それなのにビンボー臭く見えない辺りがさすが北欧デザイン。インテリアのチーフデザイナーは英国人の女性だが、センターコンソールから取り外せるダストボックスのモールには、野原で遊ぶトナカイが描かれていて、あざとさゼロで可愛い。
ボルボによれば、インテリアの加飾部分の約30%が再生プラスチックで、表面レイヤーには可能な限りリサイクルまたは再生可能な素材が用いられている。それでいてドアハンドルはちゃんとアルミだったりする。要はミニマルだが素材感に嘘がないのだ。クロームメッキや化繊、編み込みプラスチックの騙し絵みたいな質感で、プレミアムを騙る往生際の悪い内装インテリアが多いからこそ、この直球の質感が優しく、清々しいのだ。
そして注目の走りだが、69kWh容量のバッテリーで最大航続距離は、WLTCモードで560kmを謳っている。実際、街なかではワンペダルモードで走る方が回生も強く効いて扱い易かった。バルセロナの流れの速い市街地で、右足だけで加速も停止も自由自在でラクにコントロールできた。
郊外路や高速道路ではコースティング重視のモードに切り替えたが、しっとりした乗り心地に鈍からず鋭過ぎずのハンドリング、1800㎏少々のボディを軽々と蹴り出す343Nm・272馬力のトルク&出力に不足はない。蹴り出すと述べたがそう、後輪駆動2WDなのだ。
以上の「シングルモーター」仕様に対し、前車軸側も駆動する「ツインモーター」という4WD仕様もある。2基のモーターの合算値で543Nm・444馬力という後者の方にも試乗したが、おそろしく力強く、密なトラクションによる速過ぎるぐらいの速さが印象的だった。
加速マニアにはツインモーターがお勧めだが、バッテリー容量はシングルモーターと同じ69kWhなので、最大航続距離は少し減る。それでも500kmは超えているだろうが……。

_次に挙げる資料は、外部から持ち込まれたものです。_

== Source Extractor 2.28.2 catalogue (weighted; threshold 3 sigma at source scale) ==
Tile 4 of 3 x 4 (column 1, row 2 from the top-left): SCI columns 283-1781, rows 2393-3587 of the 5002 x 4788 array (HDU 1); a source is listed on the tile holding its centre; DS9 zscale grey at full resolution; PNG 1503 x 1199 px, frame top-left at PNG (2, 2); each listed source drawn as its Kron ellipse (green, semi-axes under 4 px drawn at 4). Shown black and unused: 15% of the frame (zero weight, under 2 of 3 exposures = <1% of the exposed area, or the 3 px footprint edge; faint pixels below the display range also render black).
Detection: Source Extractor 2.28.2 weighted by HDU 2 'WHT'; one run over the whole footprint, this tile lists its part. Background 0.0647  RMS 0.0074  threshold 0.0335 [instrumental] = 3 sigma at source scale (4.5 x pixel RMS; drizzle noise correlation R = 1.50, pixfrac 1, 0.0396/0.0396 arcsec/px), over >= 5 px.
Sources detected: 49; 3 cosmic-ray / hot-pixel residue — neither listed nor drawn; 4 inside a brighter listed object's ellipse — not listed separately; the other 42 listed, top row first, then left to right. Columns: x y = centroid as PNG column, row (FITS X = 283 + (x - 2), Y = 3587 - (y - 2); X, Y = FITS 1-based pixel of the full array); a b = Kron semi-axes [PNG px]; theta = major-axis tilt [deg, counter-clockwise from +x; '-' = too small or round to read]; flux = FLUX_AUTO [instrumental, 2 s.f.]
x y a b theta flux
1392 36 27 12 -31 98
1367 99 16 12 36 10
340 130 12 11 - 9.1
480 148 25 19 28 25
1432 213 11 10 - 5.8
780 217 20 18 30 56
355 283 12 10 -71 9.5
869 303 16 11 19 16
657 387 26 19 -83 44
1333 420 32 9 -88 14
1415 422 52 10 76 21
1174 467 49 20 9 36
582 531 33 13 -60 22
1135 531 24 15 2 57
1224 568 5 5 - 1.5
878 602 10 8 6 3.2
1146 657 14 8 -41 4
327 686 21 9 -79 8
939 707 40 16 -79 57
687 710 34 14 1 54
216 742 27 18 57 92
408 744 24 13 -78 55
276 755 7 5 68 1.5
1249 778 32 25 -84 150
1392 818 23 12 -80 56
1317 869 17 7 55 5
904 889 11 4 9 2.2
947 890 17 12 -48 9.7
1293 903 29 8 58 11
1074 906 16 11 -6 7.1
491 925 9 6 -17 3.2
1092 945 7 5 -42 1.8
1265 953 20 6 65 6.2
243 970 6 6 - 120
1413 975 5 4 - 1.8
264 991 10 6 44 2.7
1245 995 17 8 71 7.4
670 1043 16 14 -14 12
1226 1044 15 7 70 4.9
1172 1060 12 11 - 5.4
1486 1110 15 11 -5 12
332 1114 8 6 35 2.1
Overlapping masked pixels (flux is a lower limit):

いずれEVである以前に、クルマとして妥協のない造り込みと完成度、パフォーマンスをEX30は備えている。そして、再生またはリサイクル可能な素材を用いたエコへの積極性が、いやらしくないのにデザインに感じられるところが巧い。それでいて日本での価格は559万円〜なので、補助金にもよるが、500万円アンダーは現実的なセンだ。少し考え方が進んでいて、鉄仮面のようだけど内実アリ、そんなEVとして覚えておきたい。